Raw data Block Start

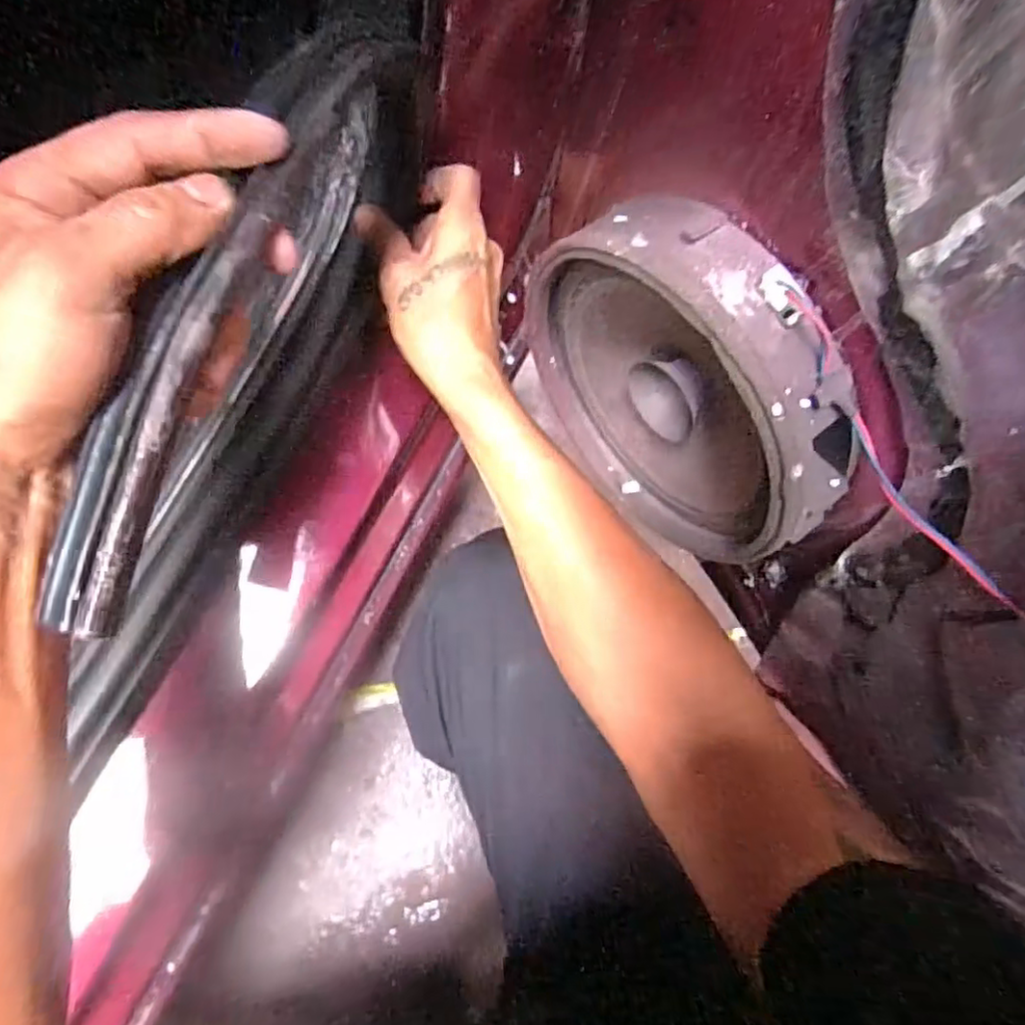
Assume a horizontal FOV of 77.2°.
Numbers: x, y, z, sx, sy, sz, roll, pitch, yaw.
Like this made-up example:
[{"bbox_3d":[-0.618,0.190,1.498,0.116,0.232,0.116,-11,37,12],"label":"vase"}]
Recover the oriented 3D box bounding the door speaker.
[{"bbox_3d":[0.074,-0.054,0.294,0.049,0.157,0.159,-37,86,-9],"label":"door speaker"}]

Raw data Block End
Raw data Block Start

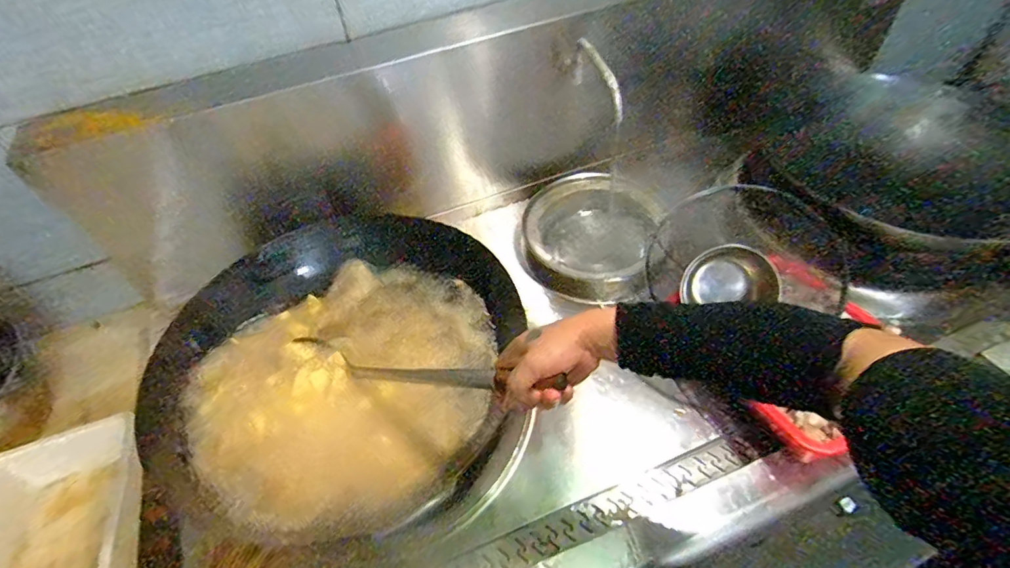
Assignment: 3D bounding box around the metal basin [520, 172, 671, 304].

Raw data Block End
Raw data Block Start

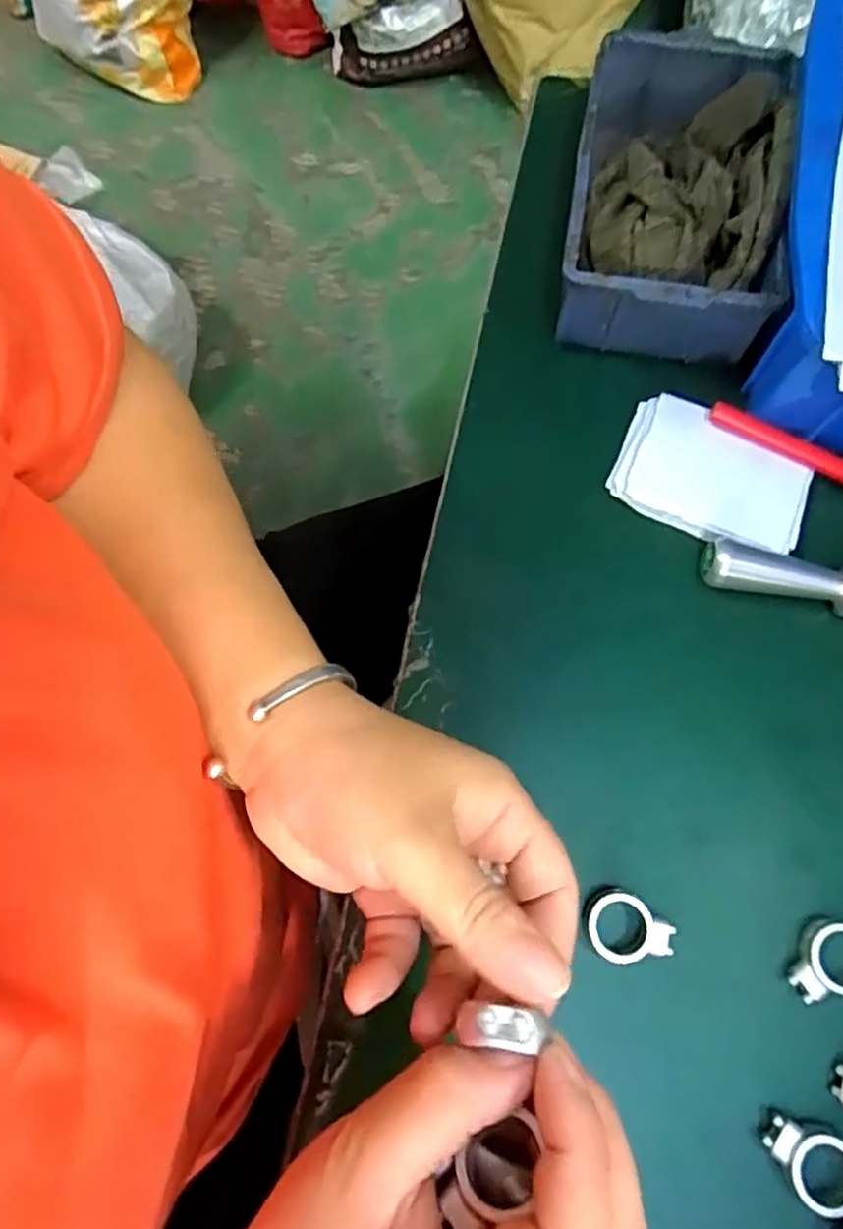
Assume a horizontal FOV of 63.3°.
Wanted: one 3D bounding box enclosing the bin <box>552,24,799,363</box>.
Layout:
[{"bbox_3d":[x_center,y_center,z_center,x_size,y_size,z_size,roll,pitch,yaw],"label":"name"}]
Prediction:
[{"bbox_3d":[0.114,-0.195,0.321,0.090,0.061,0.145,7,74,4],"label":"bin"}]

Raw data Block End

● **How to complete this task**: Report back every line of the entries in which "pitch" occurs.

● **Task response**:
Numbers: x, y, z, sx, sy, sz, roll, pitch, yaw.
[{"bbox_3d":[x_center,y_center,z_center,x_size,y_size,z_size,roll,pitch,yaw],"label":"name"}]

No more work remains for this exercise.